▶ Source data
[Start of Attachment]

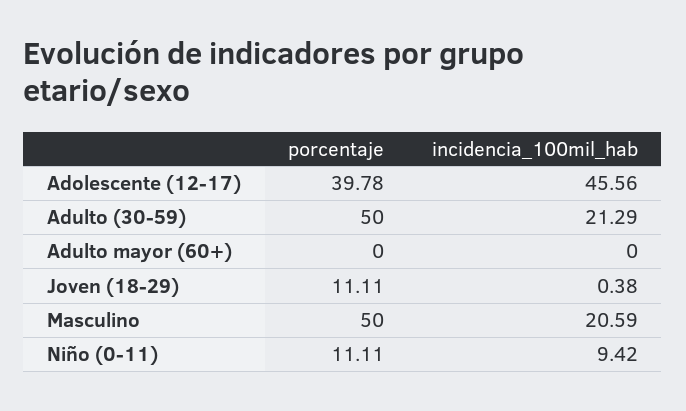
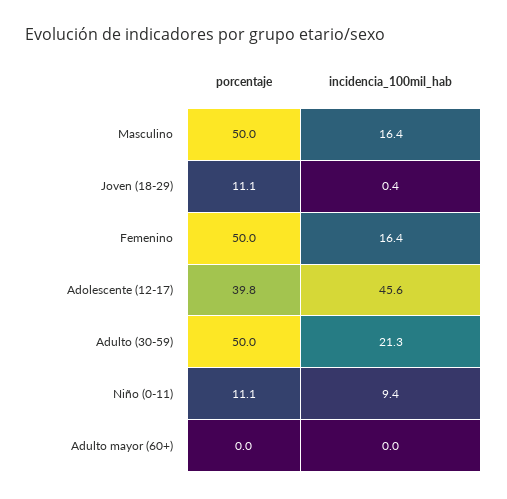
incidencia_100mil_hab, Masculino: 20.59 -> 16.4
porcentaje, Femenino: none -> 50
incidencia_100mil_hab, Femenino: none -> 16.4

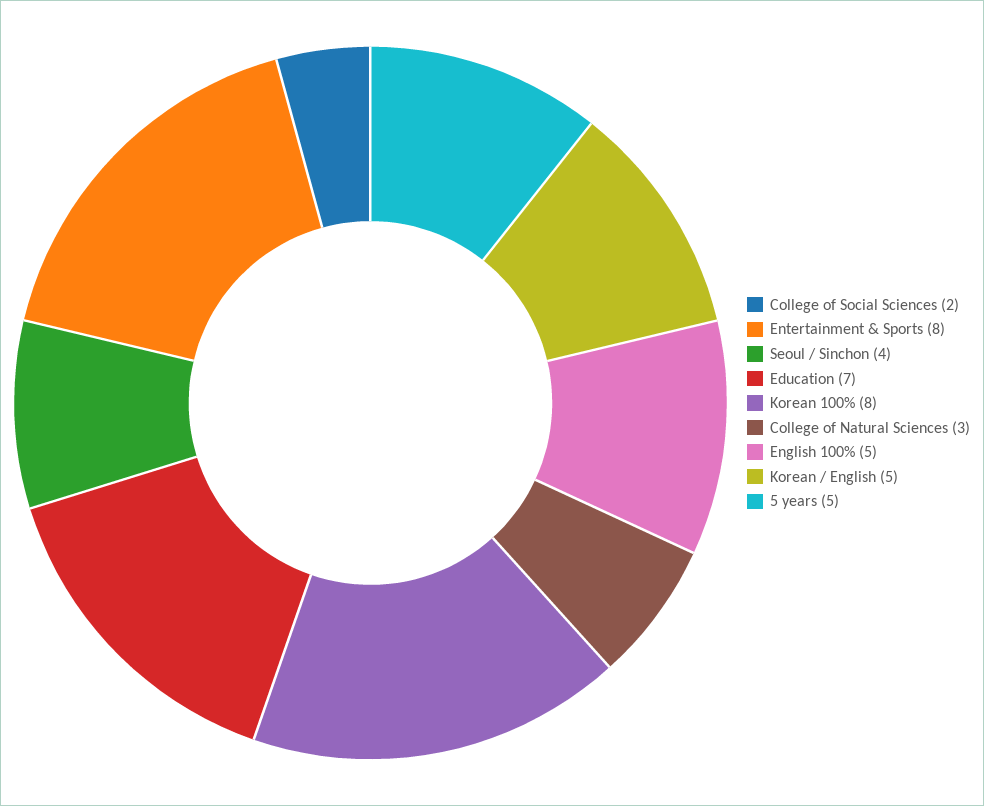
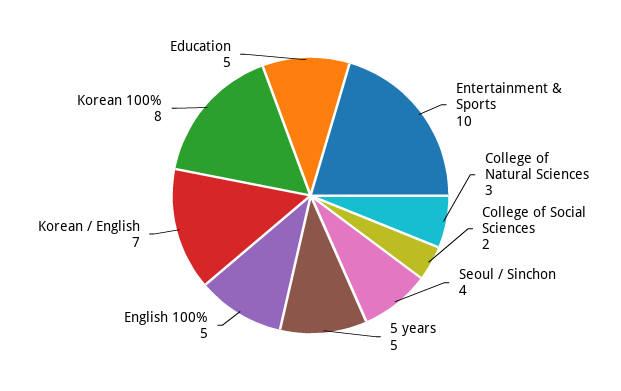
Entertainment & Sports: 8 -> 10
Education: 7 -> 5
Korean / English: 5 -> 7

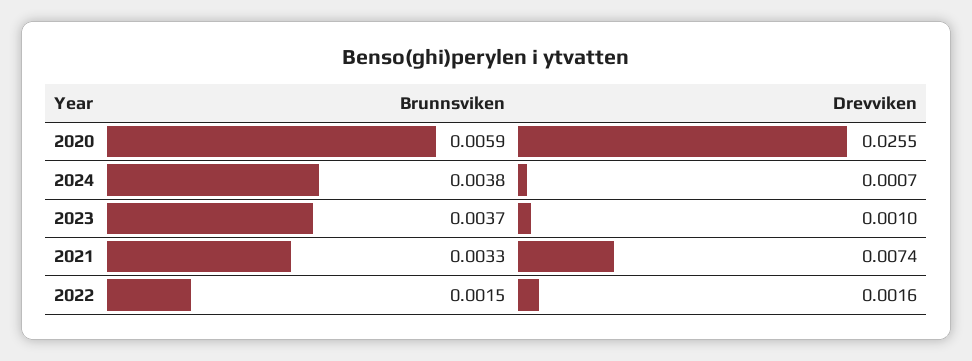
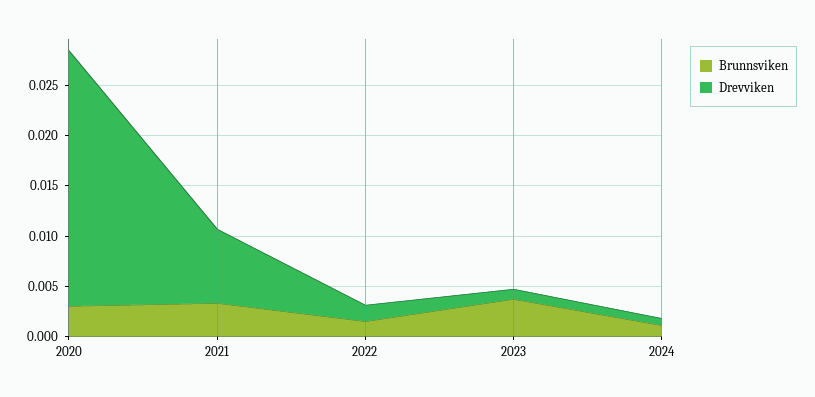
Brunnsviken, 2020: 0.0059 -> 0.003
Brunnsviken, 2024: 0.0038 -> 0.001

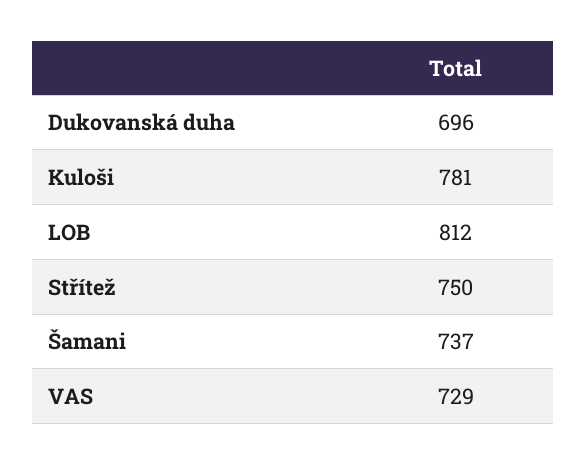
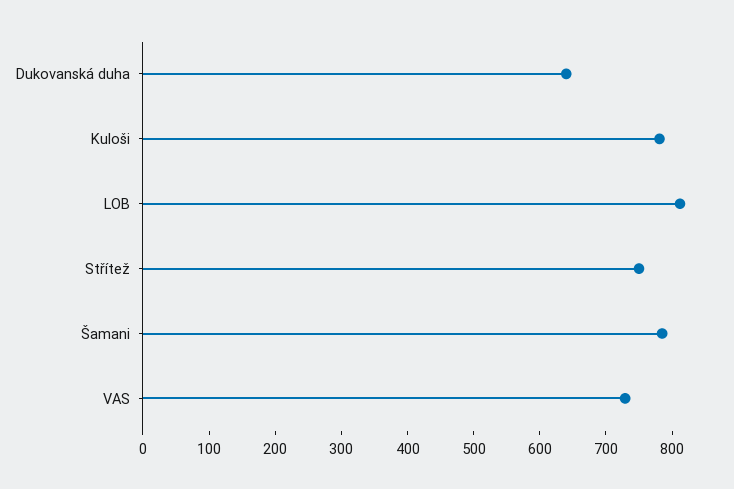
Dukovanská duha: 696 -> 640
Šamani: 737 -> 780

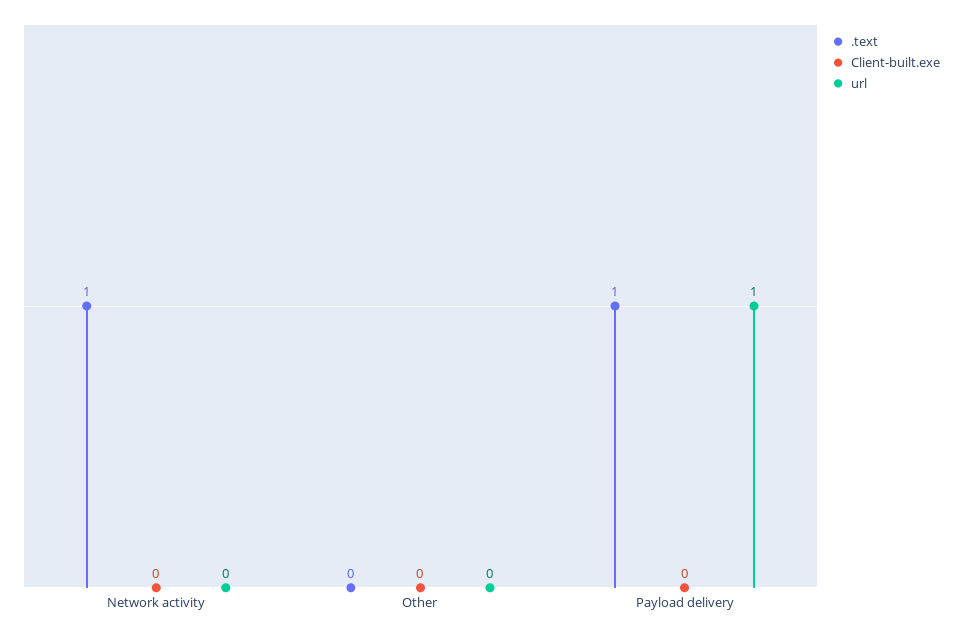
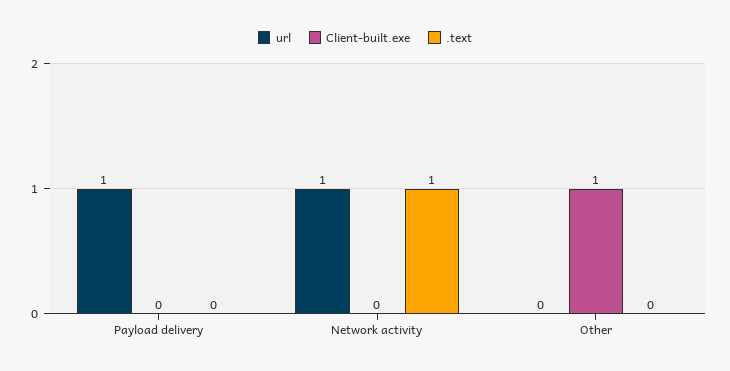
url, Network activity: 0 -> 1
Client-built.exe, Other: 0 -> 1
.text, Payload delivery: 1 -> 0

[End of Attachment]

▶ Exercise goal
Within the entries above, count the lines that include "none". The answer is that number alone.

▶ Problem solution
2